A few days ago, Dan Kennedy posted a piece called You just can't keep a good word down on his Media Nation Blog. Kennedy, who has a daughter with dwarfism, is the author of a well-known and well-read book within the dwarfism community called Little People: Learning to See the World Through My Daughter's Eyes. Kennedy's blog piece is in response to a comment Bernard Goldberg made on Fox's "The O'Reilly Factor." Referring to the ratings of Keith Olbermann of MSNBC, Goldberg compared Olbermann to "the tallest midget in the room." Kennedy makes the point in his blog that although reality television and advancements in the information and technology world have spread constructive awareness about dwarfism, and although media outlets such as The New York Times and the Associated Press have made deliberate attempts to eliminate use of the word midget, certain sectors of the media still use the word midget and present embarrassing portrayals of little people.
As I probably have noted several times on this blog, I am no expert, but I am pretty interested in, as Kennedy writes, "two things: how people with dwarfism are depicted in popular culture and the continued debate over the word 'midget.'" (The ironic piece is that Kennedy suggests people outside the dwarfism community are obsessed with the two things. I for one am in the community and am pretty engaged, if not obsessed). With that engagement, or obsession, in mind, I think there has been an evolution in the use of the word midget within outlets that still use it. Minus use of the word to identify a sports division for younger kids, in the more mainstream media, the word is used much more as a slur, or a derogatory statement. The exact joke made by Goldberg on Fox has been made at least two other times in recent memory, once by Mark Cuban to slam Starbucks Via Coffee and once by Seth Davis of Sports Illustrated to exemplify mediocrity within college basketball. It appears that benign, innocent, ignorant use of the word is tailing off. This is most likely because awareness of the word has indeed improved. Use of the word these days is not the result of ignorance. People who use the word are aware of the connotations. Again, referring back to the Media Nation piece, Kennedy proved it when he quoted an earlier statement from Goldberg, in which Goldberg acknowledged that little people would be upset if he were to use the word midget. Cuban, who made the comment about Starbucks over twitter, in a subsequent post, immediately acknowledged that his comment would upset people. (Geraldo Rivera also once used the word to describe Olbermann. He didn't use the same joke as Goldberg, but once, really upset with Olbermann and unable to come up with anything eloquent to say, Rivera said, "He is a midget.")
What once was common knowledge only within the dwarfism community- that midget is a derogatory, damaging word - is now becoming common knowledge outside of the community. That common knowledge has helped weed out innocent use of the word. People can no longer so easily use the excuse that they didn't know any better.

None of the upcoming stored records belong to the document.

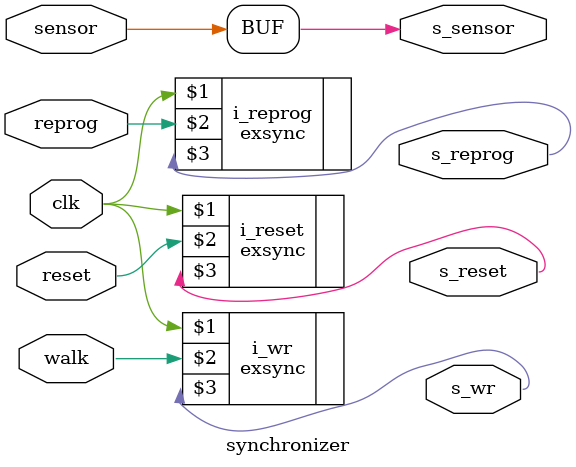
<source format=v>
module synchronizer(
	clk, reset, sensor, walk, reprog,	// inputs
	s_reset, s_sensor, s_wr, s_reprog);	// outputs

	input clk, reset, sensor, walk, reprog;
	output s_reset, s_sensor, s_wr, s_reprog;

	exsync i_reset (clk, reset, s_reset);
	// exsync i_sensor(clk, sensor, s_sensor);
	exsync i_wr (clk, walk, s_wr);
	exsync i_reprog (clk, reprog, s_reprog);

	assign s_sensor = sensor;
endmodule

</source>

But the word is still and will still be used. It's an inside joke within the dwarfism community that a comedian, when he or she is losing a crowd, will fall back on a midget joke. Similarly, columnists, commentators and prognosticators of media, when they are unable to find the words to say what they really mean, will also fall back on the word midget. I don't like use of the word, but I think it is a good thing that at least they know the power behind the word.